TNF-α receptor inhibiting IgG antibodies can cross the BBB depending on the fusion proteins present [143]. In addition, soluble TNF-α has a saturable transport system at the BBB [144], and increased serum levels of TNF-α have been associated with increased rates of cognitive decline in AD patients [145]. A recent randomized, double-blind, placebo-controlled trial evaluated secondary outcomes of cognition, behavior, and global function following a weekly dose of subcutaneous entanercept. The trends in cognitive tests suggested that patients receiving entanercept performed better than placebo by the end of treatment, although the results were not significant and require cautious interpretation because of the small sample size [146]. Entanercept treatment was also well-tolerated without serious adverse events or new safety issues in this population. Perispinal and intrathecal administration of TNF-α inhibitors in a small, open-label study and a case report, respectively, showed pronounced cognitive improvements in dementia patients [147]. A recent randomized, double-blind control trial also showed that perispinal entanercept provides significant improvements in post-stroke pain [148]. Despite these apparent benefits, TNF-α inhibitors can increase the risk of demyelinating and non-demyelinating inflammatory CNS events in patients being treated for autoimmune diseases [142]. The proposed mechanisms for this paradoxical relation include reduced TNF-α mediated apoptosis of CNS autoreactive T-cells, TNF-α mediated regulatory T-cell survival, and perhaps increases in TNF-α in the brain [142,149], which would not be blocked by anti-TNF-α therapies because they do not reach effective concentrations in the brain. It remains to be determined whether neuroinflammatory side-effects extend to populations without autoimmune diseases.

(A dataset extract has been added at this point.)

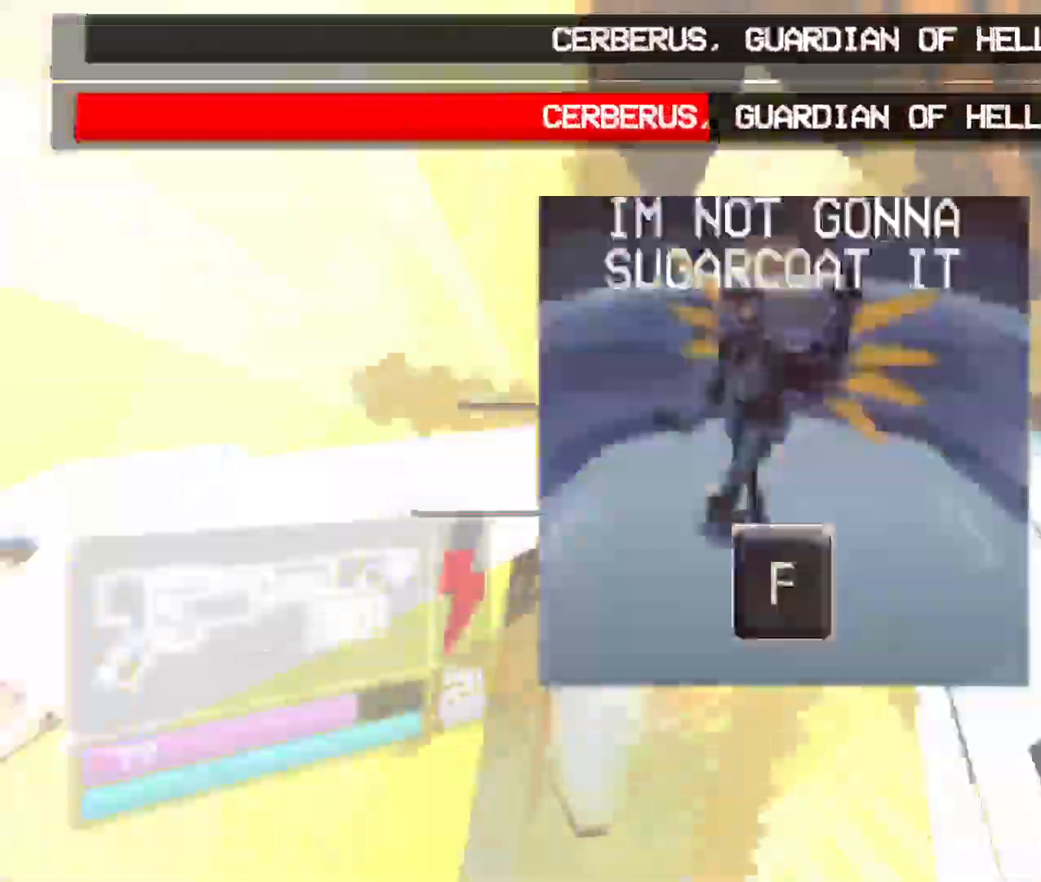
{"keys": ["shift", "w"], "mouse": [], "events": [[133, "s", "up"], [167, "v", "up"], [217, "mouse_left", "up"], [233, "w", "down"], [317, "shift", "down"]]}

Another therapeutic approach for lowering TNF-α in the brain is delivery of RNAi therapeutics. Yadav et al. have recently shown that IN pre-treatment with anti-TNF siRNA either in physiologic solution or incorporated into a cationic nanoemulsion was taken up into brain regions, and inhibited neuroinflammation induced by LPS injection in the substantia nigra [150]. Incorporation into cationic nanoemulsions improved brain uptake, with about 1.3% of the injected siRNA dose detected in the midbrain after 6 h of dosing versus about 0.3% of the unincorporated siRNA. Only the siRNA formulated in nanoemulsion significantly attenuated LPS-induced TNF-α expression in the brain, indicating that the treatment regimen reached therapeutic concentrations. Future studies are needed to determine the utility of this therapeutic approach for inhibiting the adverse effects of TNF-α. Whereas siRNA knockdown can be advantageous regarding genetic specificity, knockdown strategies for TNF-α would result in both the soluble and membrane-bound forms of TNF-α being reduced, and so both the pathological and physiological functions of TNF-α would be lost.
6. Immunosuppressants
6.1. Rapamycin
Fabio Di Domenico and Marzia Perluigi have repeatedly investigated the impact of IN rapamycin in a mouse model of Down syndrome [151,152]. Down syndrome individuals have an increased risk for AD, including cognitive decline and development of amyloid β plaques, neurofibrillary tangles, and neuroinflammation [153]. Mammalian target of rapamycin (mTOR) signaling is aberrant and hyperactive in Down syndrome [154] and AD. Rapamycin is an inhibitor of mTOR and is used as an immunosuppressant in organ transplant. Four hours following a single IN injection of 1 µg rapamycin, brain concentrations were 5.0 ± 1.0 ng/g, with the plasma concentration being 6.7 ± 1.3 ng/mL [152]. In contrast, a 50-fold greater i.p. injection of rapamycin resulted in just over twice as much appearance in the brain, with plasma levels being well over 100 times greater. This suggests systemic side effects can be lessened by delivering rapamycin intranasally versus via the i.p. route, while still maintaining similar brain levels. Following 12 weeks of IN treatment (3 × per week) of vehicle or 1 µg rapamycin, memory was improved in a mouse model of Down syndrome. IN rapamycin reduced hippocampal mTOR complex 1 (mTORC1) hyper-phosphorylation, without affecting peripheral mTOR signaling. IN rapamycin was shown to decrease hippocampal APP processing, amyloid-β deposition, tau hyper-phosphorylation, and tau kinases. Using the same experimental set-up as the study above, improvements in oxidative stress were found following IN rapamycin [151].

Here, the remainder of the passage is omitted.